Start of Block
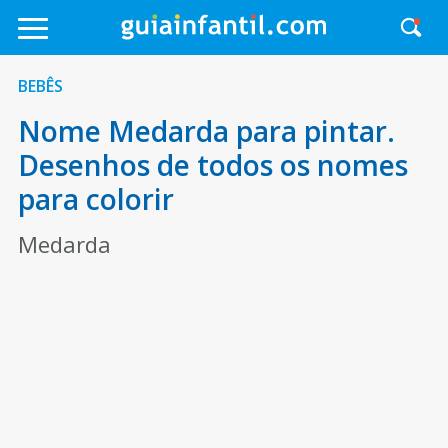
BEBÊS
Nome Medarda para pintar.
Desenhos de todos os nomes
para colorir
Medarda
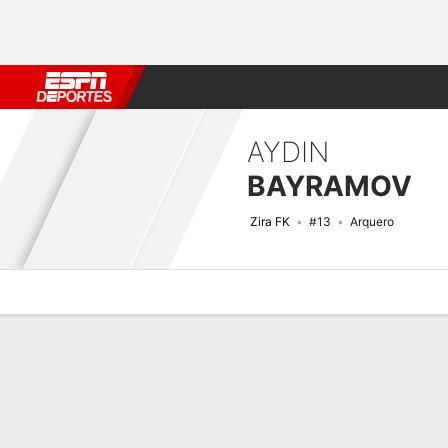
Fútbol
MLB
F. Americano
Básquetbol
WNBA
F1
Boxe
AYDIN
BAYRAMOV
Zira FK
#13
Arquero
Perfil de Jugador
Bio
Noticias
Partidos
Estadísticas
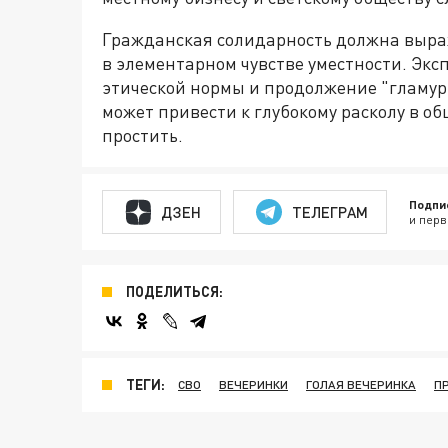
Гражданская солидарность должна выраж
в элементарном чувстве уместности. Экс
этической нормы и продолжение "гламур
может привести к глубокому расколу в об
простить.
Подпи
ДЗЕН
ТЕЛЕГРАМ
и перв
ПОДЕЛИТЬСЯ:
ТЕГИ:
СВО
ВЕЧЕРИНКИ
ГОЛАЯ ВЕЧЕРИНКА
П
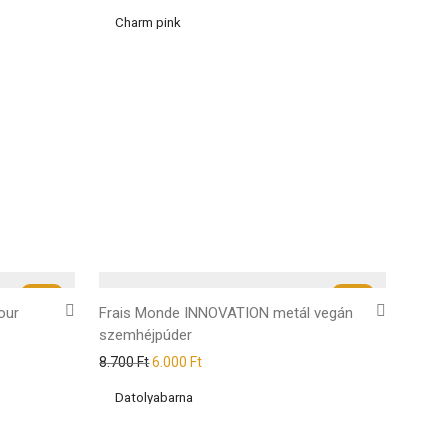
-
31
%
-
31
%
our
Frais Monde INNOVATION metál vegán
szemhéjpúder
8.700
Ft
6.000
Ft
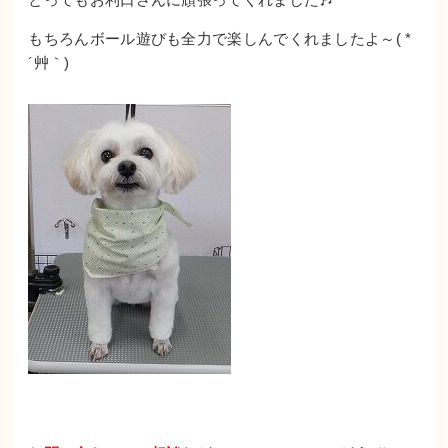
もちろんボール遊びも全力で楽しんでくれましたよ～( *
´艸｀)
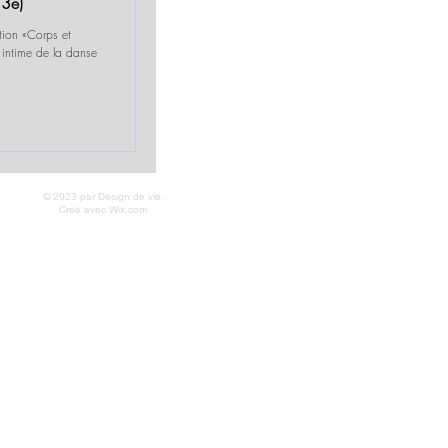
 3e)
ition «Corps et
intime de la danse
© 2023 par Design de vie.
Créé avec
Wix.com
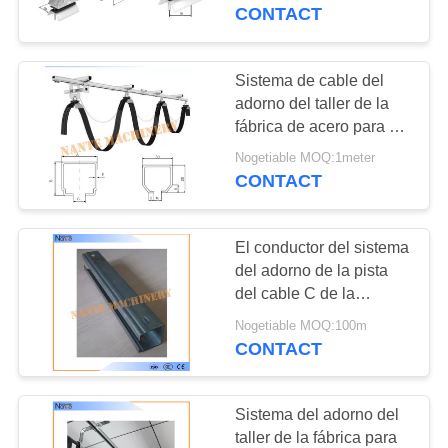
grúa/galvanizaron la
CONTACT
carretilla de acero del
CONTROL
cable del adorno
DE
Sistema de cable del
CALIDAD
adorno del taller de la
fábrica de acero para el
rodillo del cable de la
Nogetiable MOQ:1meter
CONTÁCTENOS
grúa de arriba
CONTACT
SOLICITAR
El conductor del sistema
UNA
del adorno de la pista
COTIZACIÓN
del cable C de la
energía baja cerca
Nogetiable MOQ:100m
32mm*30mm*1.5m m
CONTACT
COMPANY
con barandilla
NEWS
Sistema del adorno del
taller de la fábrica para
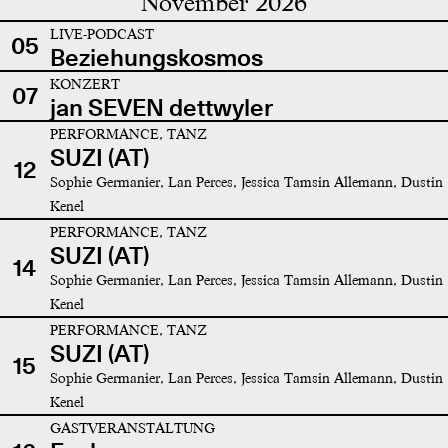
November 2026
LIVE-PODCAST
05
Beziehungskosmos
KONZERT
07
jan SEVEN dettwyler
PERFORMANCE, TANZ
SUZI (AT)
12
Sophie Germanier, Lan Perces, Jessica Tamsin Allemann, Dustin
Kenel
PERFORMANCE, TANZ
SUZI (AT)
14
Sophie Germanier, Lan Perces, Jessica Tamsin Allemann, Dustin
Kenel
PERFORMANCE, TANZ
SUZI (AT)
15
Sophie Germanier, Lan Perces, Jessica Tamsin Allemann, Dustin
Kenel
GASTVERANSTALTUNG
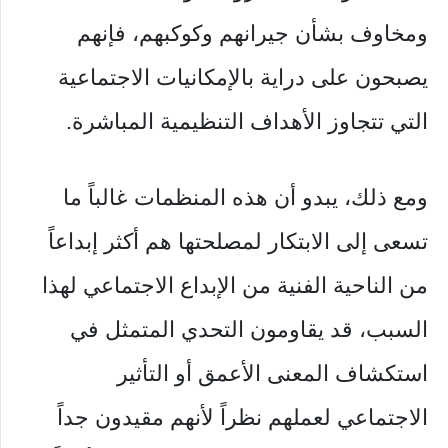
ومخاوف بشأن جيرانهم وكوكبهم، فإنهم
يصبحون على دراية بالإمكانيات الاجتماعية
التي تتجاوز الأهداف التنظيمية المباشرة.
ومع ذلك، يبدو أن هذه المنظمات غالباً ما
تسعى إلى الابتكار لمصلحتها هم أكثر إبداعاً
من الناحية الفنية من الإبداع الاجتماعي لهذا
السبب، قد يقاومون التحدي المتمثل في
استكشاف المعنى الأعمق أو التأثير
الاجتماعي لعملهم نظراً لأنهم مقيدون جداً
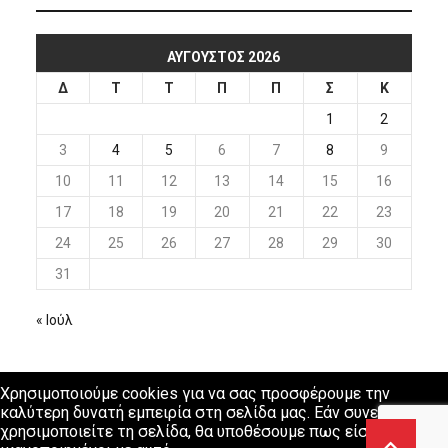
ΑΎΓΟΥΣΤΟΣ 2026
Δ
Τ
Τ
Π
Π
Σ
Κ
1
2
3
4
5
6
7
8
9
10
11
12
13
14
15
16
17
18
19
20
21
22
23
24
25
26
27
28
29
30
31
« Ιούλ
Χρησιμοποιούμε cookies για να σας προσφέρουμε την
καλύτερη δυνατή εμπειρία στη σελίδα μας. Εάν συνεχίσετε να
χρησιμοποιείτε τη σελίδα, θα υποθέσουμε πως είστε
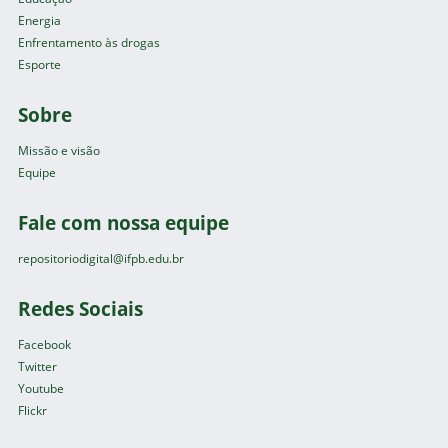
Energia
Enfrentamento às drogas
Esporte
Sobre
Missão e visão
Equipe
Fale com nossa equipe
repositoriodigital@ifpb.edu.br
Redes Sociais
Facebook
Twitter
Youtube
Flickr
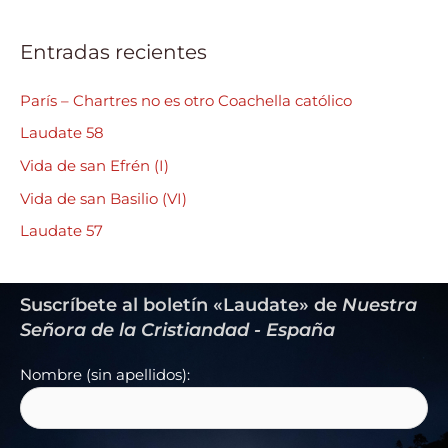
Entradas recientes
París – Chartres no es otro Coachella católico
Laudate 58
Vida de san Efrén (I)
Vida de san Basilio (VI)
Laudate 57
Suscríbete al boletín «Laudate» de
Nuestra
Señora de la Cristiandad - España
Nombre (sin apellidos):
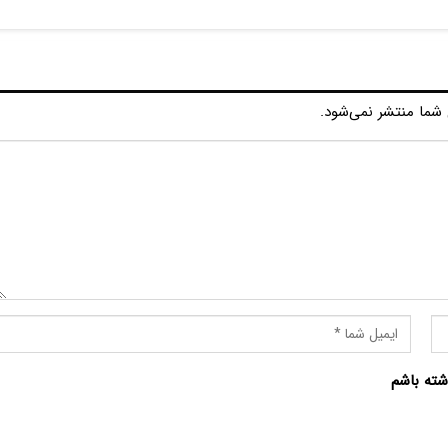
شما منتشر نمی‌شود.
شته باشم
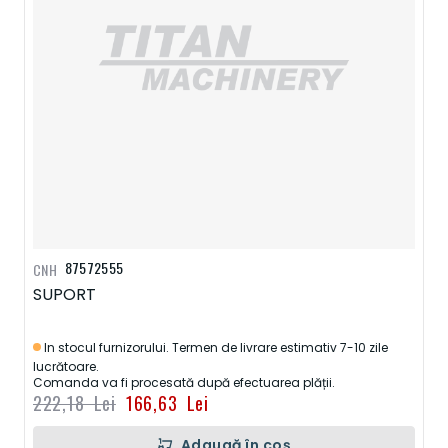
87572555
CNH
SUPORT
In stocul furnizorului. Termen de livrare estimativ 7-10 zile
lucrătoare.
Comanda va fi procesată după efectuarea plății.
222,18 Lei
166,63 Lei
Adaugă în coș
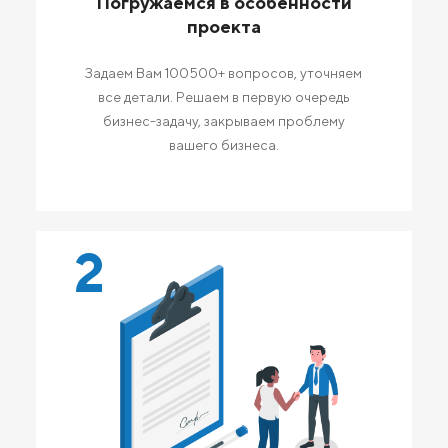
Погружаемся в особенности
проекта
Задаем Вам 100500+ вопросов, уточняем
все детали. Решаем в первую очередь
бизнес-задачу, закрываем проблему
вашего бизнеса.
2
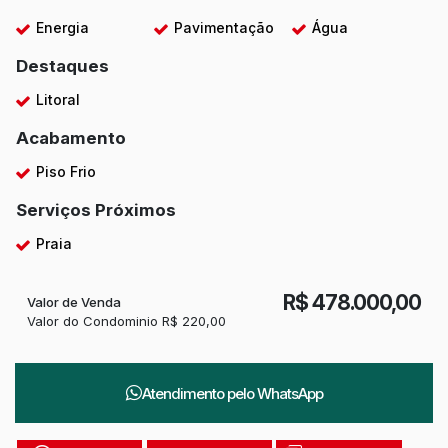
Energia
Pavimentação
Água
Destaques
Litoral
Acabamento
Piso Frio
Serviços Próximos
Praia
R$
478.000,00
Valor de Venda
Valor do Condominio
R$
220,00
Atendimento pelo
WhatsApp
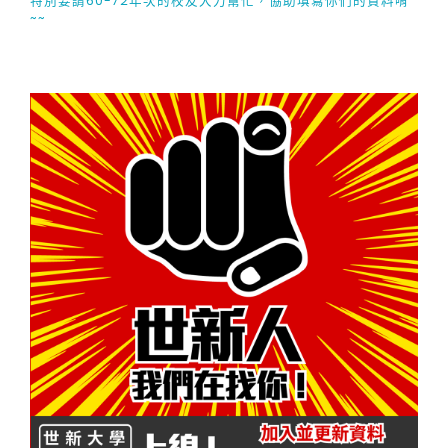
特別要請60-72年次的校友大力幫忙，協助填寫你們的資料唷
~~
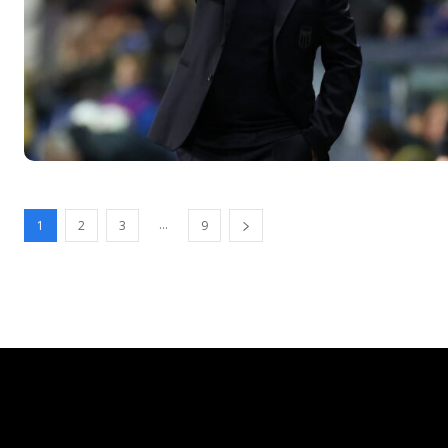
...
1
2
3
9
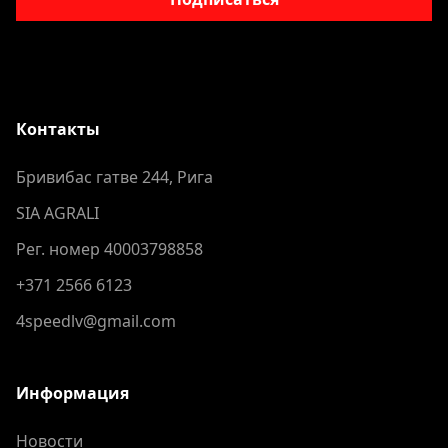
Контакты
Бривибас гатве 244, Рига
SIA AGRALI
Рег. номер 40003798858
+371 2566 6123
4speedlv@gmail.com
Информация
Новости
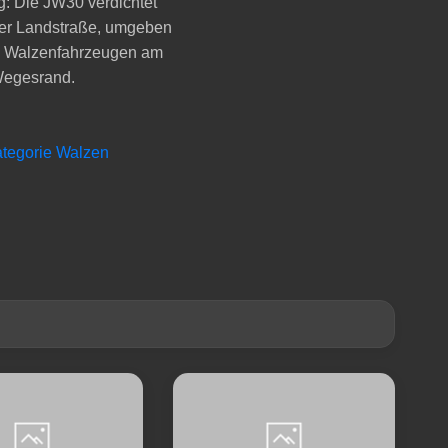
: Die JW30 verdichtet
ner Landstraße, umgeben
 Walzenfahrzeugen am
egesrand.
ategorie Walzen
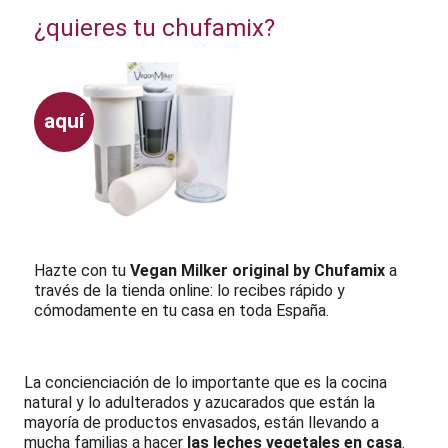
¿quieres tu chufamix?
aquí
Hazte con tu
Vegan Milker original by Chufamix
a
través de la tienda online: lo recibes rápido y
cómodamente en tu casa en toda España.
La concienciación de lo importante que es la cocina
natural y lo adulterados y azucarados que están la
mayoría de productos envasados, están llevando a
mucha familias a hacer
las leches vegetales en casa
.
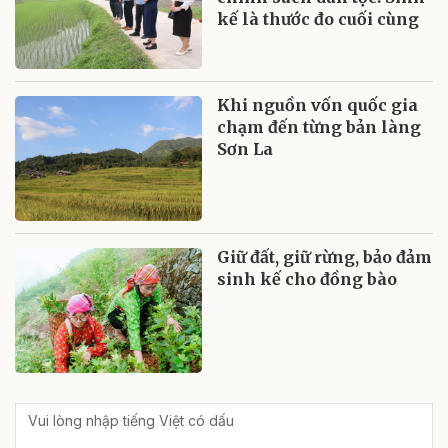
kế là thước đo cuối cùng
Khi nguồn vốn quốc gia
chạm đến từng bản làng
Sơn La
Giữ đất, giữ rừng, bảo đảm
sinh kế cho đồng bào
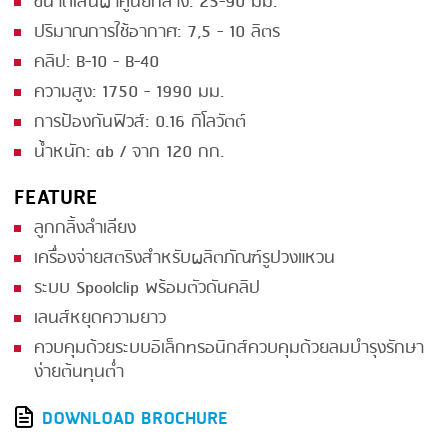
ขนาดเส้นผ่าศูนย์กลาง: 25-90 มม.
ปริมาณการใช้อากาศ: 7,5 - 10 ลิตร
SMOKING
คลิป: B-10 - B-40
STEAMING
ความสูง: 1750 - 1990 มม.
TRAY DENESTER
การป้องกันฟิวส์: 0.16 กิโลวัตต์
น้ำหนัก: ab / จาก 120 กก.
TRAY FORMING
TUMBLING
FEATURE
ลูกกลิ้งลำเลียง
VACUUM PACKING
เครื่องจ่ายสตริงสำหรับผลิตภัณฑ์รูปวงแหวน
VACUUM STUFFING
ระบบ Spoolclip พร้อมตัวดันคลิป
WASHING
เลนส์หยุดความยาว
ควบคุมด้วยระบบอิเล็กทรอนิกส์ควบคุมด้วยลมบำรุงรักษา
ง่ายต้นทุนต่ำ
DOWNLOAD BROCHURE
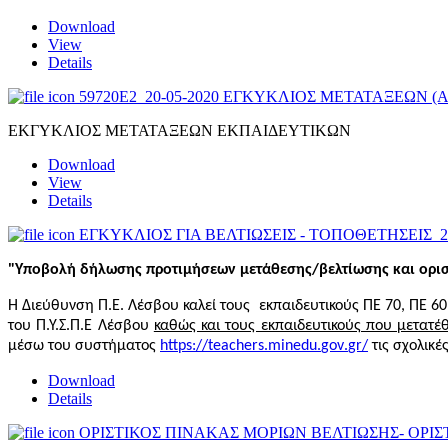
Download
View
Details
59720E2_20-05-2020 ΕΓΚΥΚΛΙΟΣ ΜΕΤΑΤΑΞΕΩΝ (
ΕΚΓΥΚΛΙΟΣ ΜΕΤΑΤΑΞΕΩΝ ΕΚΠΑΙΔΕΥΤΙΚΩΝ
Download
View
Details
ΕΓΚΥΚΛΙΟΣ ΓΙΑ ΒΕΛΤΙΩΣΕΙΣ - ΤΟΠΟΘΕΤΗΣΕΙΣ_2
"Υποβολή δήλωσης προτιμήσεων μετάθεσης/βελτίωσης και ορισ
Η Διεύθυνση Π.Ε. Λέσβου καλεί τους εκπαιδευτικούς ΠΕ 70, ΠΕ 6
του Π.Υ.Σ.Π.Ε Λέσβου
καθώς και τους εκπαιδευτικούς που μετατ
μέσω του συστήματος
https
://
teachers
.
minedu
.
gov
.
gr
/
τις σχολικ
Download
Details
ΟΡΙΣΤΙΚΟΣ ΠΙΝΑΚΑΣ ΜΟΡΙΩΝ ΒΕΛΤΙΩΣΗΣ- ΟΡΙΣ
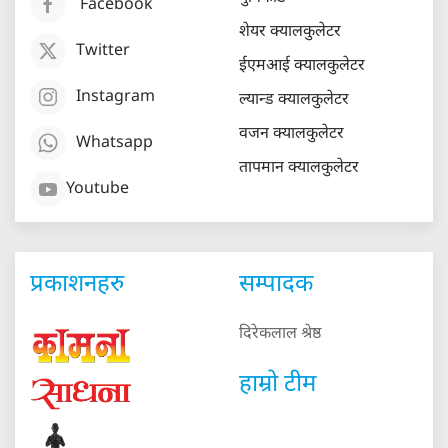
Facebook
शेयर क्यालकुलेटर
Twitter
ईएमआई क्यालकुलेटर
Instagram
ल्यान्ड क्यालकुलेटर
वजन क्यालकुलेटर
Whatsapp
तापमान क्यालकुलेटर
Youtube
प्रकाशनहरु
सम्पादक
दिरेकलाल श्रेष्ठ
हाम्रो टीम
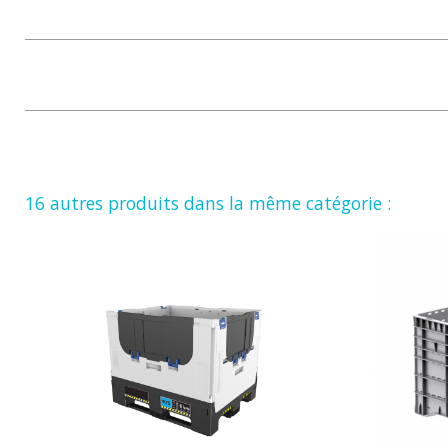
16 autres produits dans la même catégorie :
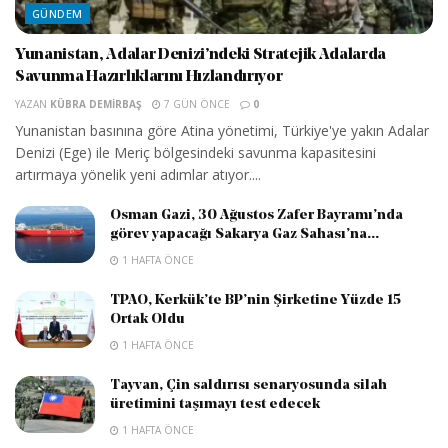
GÜNDEM
Yunanistan, Adalar Denizi’ndeki Stratejik Adalarda
Savunma Hazırlıklarını Hızlandırıyor
YAZAN
KÜBRA DEMIRBAŞ
7 GÜN ÖNCE
0
Yunanistan basınına göre Atina yönetimi, Türkiye'ye yakın Adalar
Denizi (Ege) ile Meriç bölgesindeki savunma kapasitesini
artırmaya yönelik yeni adımlar atıyor....
Osman Gazi, 30 Ağustos Zafer Bayramı’nda
görev yapacağı Sakarya Gaz Sahası’na...
1 HAFTA ÖNCE
TPAO, Kerkük’te BP’nin Şirketine Yüzde 15
Ortak Oldu
1 HAFTA ÖNCE
Tayvan, Çin saldırısı senaryosunda silah
üretimini taşımayı test edecek
1 HAFTA ÖNCE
End of Block
Please pick out and copy every line of the records above that contains the string "casa". Case counts, so match capital and lowercase letters precisely.

# Result for this exercise:
cómodamente en tu casa en toda España.
las leches vegetales en casa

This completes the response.